Por que esse concerto virou referência
Há motivos práticos. A curadoria montou um recorte amplo, mas preciso, sem diluir identidade. Os arranjos evitaram efeito “tapete”. Criaram camadas de diálogo com o violão e as vozes. O repertório se apoiou em pulsações conhecidas, abraçou surpresas e se abriu a quem nunca tinha visto Lô diante de uma orquestra.
Não era a orquestra acompanhando um artista. Era um organismo único, respirando junto, com lugar para síncope, silêncio e explosão medida.
| Data | Marco |
|---|---|
| jun/2022 | Preparação intensiva dos arranjos por Neto Bellotto com participação direta de Lô |
| dez/2022 | Duas noites esgotadas na Sala Minas Gerais com repertório 100% popular |
| 2023 | Lançamento do álbum ao vivo “50 anos de música – Ao vivo na Sala Minas Gerais” |
| 2023 | Apresentações em São Paulo com a Orquestra Brasil Jazz Sinfônica |
| abr/2024 | Lô apoia o movimento “Uma sede não se cede” em defesa da Filarmônica |
Como você pode ouvir melhor esses arranjos
Se você tem familiaridade com as versões de estúdio, vale comparar trechos específicos. Observe o papel das cordas nos refrães e a entrada dos metais nos interlúdios. Preste atenção às linhas do contrabaixo orquestral quando o violão marca a síncope. Perceba como madeiras costuram contracantos discretos que ampliam a sensação de espaço.
- Em Um girassol da cor do seu cabelo, repare na dinâmica em ondas e na fusão de vozes e cordas.
- Em O trem azul, note como a percussão dialoga com ataques dos metais sem quebrar o balanço.
- Em O caçador, escute o escurecimento harmônico das cordas graves e a luz que entra com as flautas.
Ganhos, riscos e caminhos para projetos sinfônicos-populares
Projetos desse tipo trazem ganhos claros: renovam o repertório, reaproximam público e orquestra e testam novas soluções de escrita. Há riscos calculados. O excesso de camadas pode ofuscar a batida original. A resposta vem do desenho dos arranjos e da escuta coletiva no palco. No caso de Lô, a solução manteve o pulso e abriu novas dimensões harmônicas.

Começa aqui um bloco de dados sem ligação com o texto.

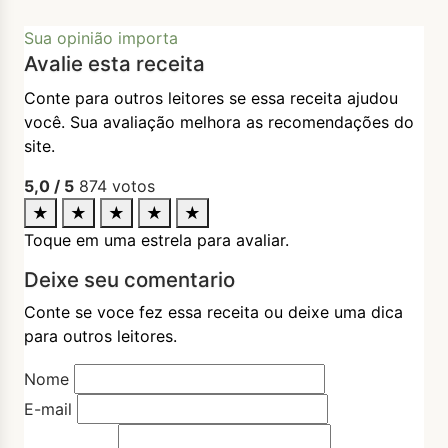
Sua opinião importa
Avalie esta receita
Conte para outros leitores se essa receita ajudou
você. Sua avaliação melhora as recomendações do
site.
5,0
/ 5
874
votos
★
★
★
★
★
Toque em uma estrela para avaliar.
Deixe seu comentario
Conte se voce fez essa receita ou deixe uma dica
para outros leitores.
Nome
E-mail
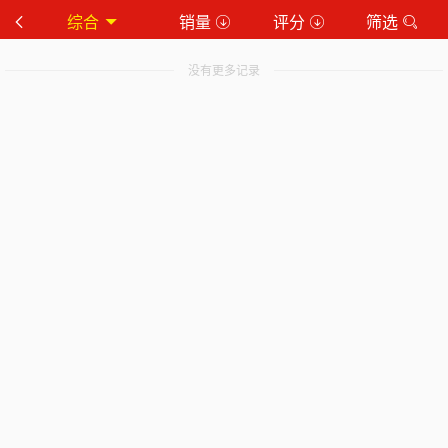
综合
销量
评分
筛选
没有更多记录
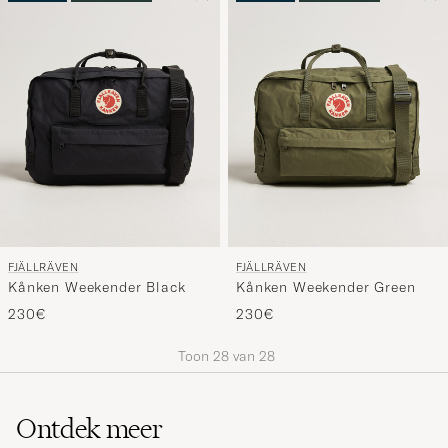
FJÄLLRÄVEN
FJÄLLRÄVEN
Kånken Weekender Black
Kånken Weekender Green
230€
230€
Toon
28
van
28
Ontdek meer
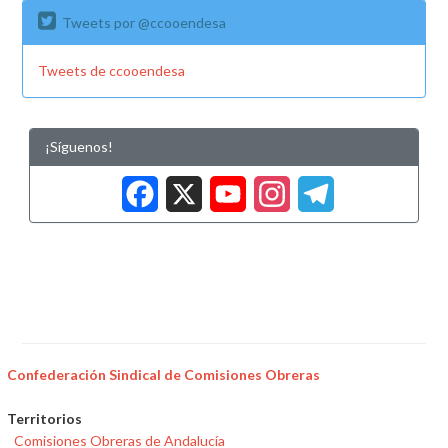
Tweets por @ccooendesa
Tweets de ccooendesa
¡Síguenos!
Facebook
X
YouTub
Insta
Tele
Confederación Sindical de Comisiones Obreras
Territorios
Comisiones Obreras de Andalucía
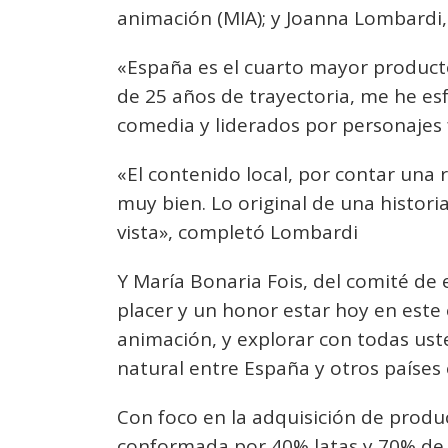
animación (MIA); y Joanna Lombardi, 
«España es el cuarto mayor product
de 25 años de trayectoria, me he e
comedia y liderados por personajes 
«El contenido local, por contar una re
muy bien. Lo original de una histori
vista», completó Lombardi
Y María Bonaria Fois, del comité d
placer y un honor estar hoy en este e
animación, y explorar con todas us
natural entre España y otros países
Con foco en la adquisición de prod
conformada por 40% latas y 70% de p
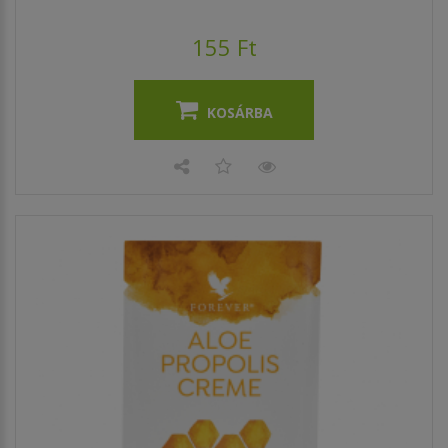
155 Ft
KOSÁRBA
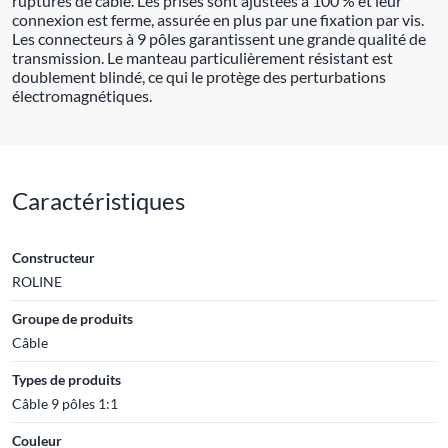
ruptures de câble. Les prises sont ajustées à 100 % et leur
connexion est ferme, assurée en plus par une fixation par vis.
Les connecteurs à 9 pôles garantissent une grande qualité de
transmission. Le manteau particulièrement résistant est
doublement blindé, ce qui le protège des perturbations
électromagnétiques.
Caractéristiques
Constructeur
ROLINE
Groupe de produits
Câble
Types de produits
Câble 9 pôles 1:1
Couleur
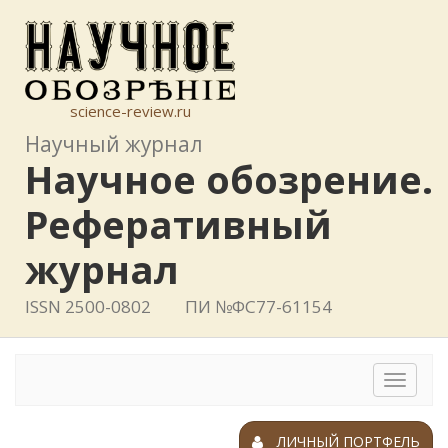
science-review.ru
Научный журнал
Научное обозрение.
Реферативный
журнал
ISSN 2500-0802
ПИ №ФС77-61154
Toggle
navigat
ЛИЧНЫЙ ПОРТФЕЛЬ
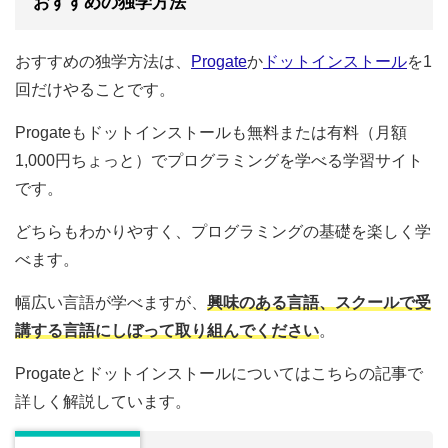
おすすめの独学方法
おすすめの独学方法は、
Progate
か
ドットインストール
を1
回だけやることです。
Progateもドットインストールも無料または有料（月額
1,000円ちょっと）でプログラミングを学べる学習サイト
です。
どちらもわかりやすく、プログラミングの基礎を楽しく学
べます。
幅広い言語が学べますが、
興味のある言語、スクールで受
講する言語にしぼって取り組んでください
。
Progateとドットインストールについてはこちらの記事で
詳しく解説しています。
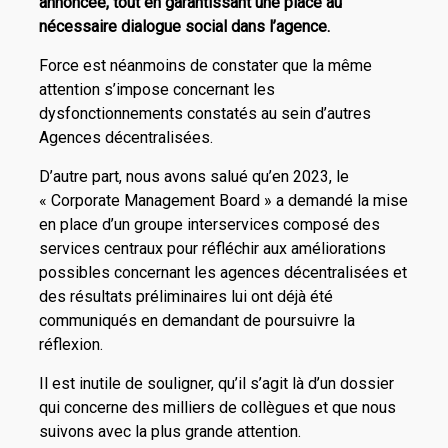
annoncée
,
tout en garantissant une place au
nécessaire dialogue social dans l’agence.
Force est néanmoins de constater que la même
attention s’impose concernant les
dysfonctionnements constatés au sein d’autres
Agences décentralisées.
D’autre part, nous avons salué qu’en 2023, le
« Corporate Management Board » a demandé la mise
en place d’un groupe interservices composé des
services centraux pour réfléchir aux améliorations
possibles concernant les agences décentralisées et
des résultats préliminaires lui ont déjà été
communiqués en demandant de poursuivre la
réflexion.
Il est inutile de souligner, qu’il s’agit là d’un dossier
qui concerne des milliers de collègues et que nous
suivons avec la plus grande attention.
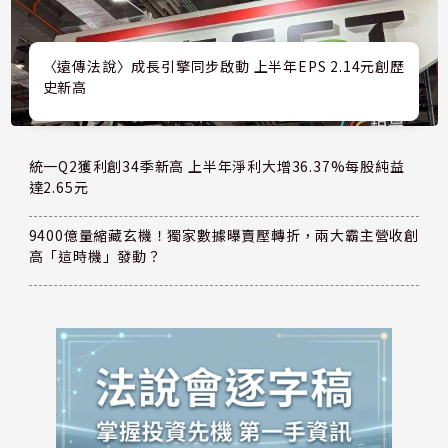
〈遠傳法說〉成長引擎同步啟動 上半年EPS 2.14元創歷
史新高
統一Q2獲利創34季新高 上半年淨利大增36.37%每股純益
達2.65元
9400億量縮藏玄機！獨家數據曝賣壓轉折，兩大霸主營收創
高「這時機」發動？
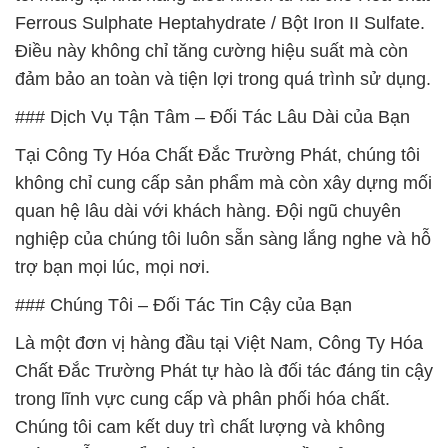
Ferrous Sulphate Heptahydrate / Bột Iron II Sulfate.
Điều này không chỉ tăng cường hiệu suất mà còn
đảm bảo an toàn và tiện lợi trong quá trình sử dụng.
### Dịch Vụ Tận Tâm – Đối Tác Lâu Dài của Bạn
Tại Công Ty Hóa Chất Đắc Trường Phát, chúng tôi
không chỉ cung cấp sản phẩm mà còn xây dựng mối
quan hệ lâu dài với khách hàng. Đội ngũ chuyên
nghiệp của chúng tôi luôn sẵn sàng lắng nghe và hỗ
trợ bạn mọi lúc, mọi nơi.
### Chúng Tôi – Đối Tác Tin Cậy của Bạn
Là một đơn vị hàng đầu tại Việt Nam, Công Ty Hóa
Chất Đắc Trường Phát tự hào là đối tác đáng tin cậy
trong lĩnh vực cung cấp và phân phối hóa chất.
Chúng tôi cam kết duy trì chất lượng và không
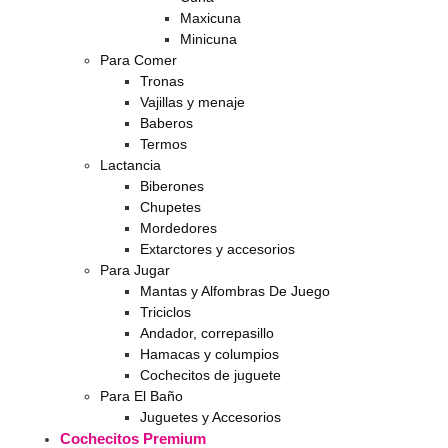
Maxicuna
Minicuna
Para Comer
Tronas
Vajillas y menaje
Baberos
Termos
Lactancia
Biberones
Chupetes
Mordedores
Extarctores y accesorios
Para Jugar
Mantas y Alfombras De Juego
Triciclos
Andador, correpasillo
Hamacas y columpios
Cochecitos de juguete
Para El Baño
Juguetes y Accesorios
Cochecitos Premium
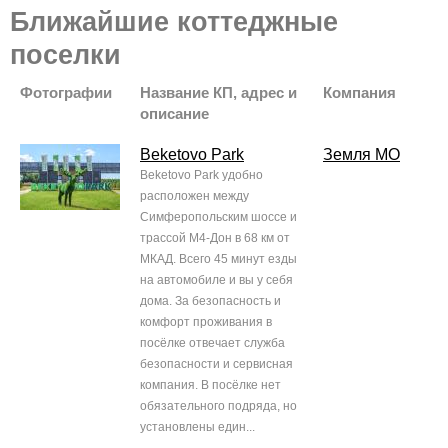
Ближайшие коттеджные
поселки
Фотографии
Название КП, адрес и
Компания
описание
Beketovo Park
Земля МО
Beketovo Park удобно
расположен между
Симферопольским шоссе и
трассой М4-Дон в 68 км от
МКАД. Всего 45 минут езды
на автомобиле и вы у себя
дома. За безопасность и
комфорт проживания в
посёлке отвечает служба
безопасности и сервисная
компания. В посёлке нет
обязательного подряда, но
установлены един...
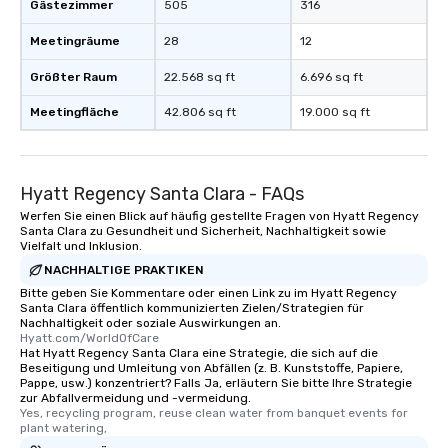
Gästezimmer
505
316
Meetingräume
28
12
Größter Raum
22.568 sq ft
6.696 sq ft
Meetingfläche
42.806 sq ft
19.000 sq ft
Hyatt Regency Santa Clara - FAQs
Werfen Sie einen Blick auf häufig gestellte Fragen von Hyatt Regency
Santa Clara zu Gesundheit und Sicherheit, Nachhaltigkeit sowie
Vielfalt und Inklusion.
NACHHALTIGE PRAKTIKEN
Bitte geben Sie Kommentare oder einen Link zu im Hyatt Regency
Santa Clara öffentlich kommunizierten Zielen/Strategien für
Nachhaltigkeit oder soziale Auswirkungen an.
Hyatt.com/WorldOfCare
Hat Hyatt Regency Santa Clara eine Strategie, die sich auf die
Beseitigung und Umleitung von Abfällen (z. B. Kunststoffe, Papiere,
Pappe, usw.) konzentriert? Falls Ja, erläutern Sie bitte Ihre Strategie
zur Abfallvermeidung und -vermeidung.
Yes, recycling program, reuse clean water from banquet events for 
plant watering,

Para quem trabalha com música, o modelo oferece aprendizados práticos. Arranjos partem do instrumento do compositor, respeitam tessituras e preservam o espaço da palavra. Ensaios precisam equilibrar precisão e flexibilidade. A experiência mostra que repertórios autorais, quando tratados com intimidade técnica, ganham potência ao cruzar com o sinfônico.
Contexto afetivo para os fãs que acompanharam a jornada
O ciclo de 2022 a 2024 consolidou um retrato de Lô Borges como autor atento ao presente e guardião de sua história. O concerto com a Filarmônica criou memória coletiva em Minas, trouxe novos ouvintes e reposicionou um repertório que atravessa gerações. Para quem esteve lá, virou marca pessoal. Para quem não foi, continua sendo convite aberto à escuta atenta, sem pressa e com curiosidade.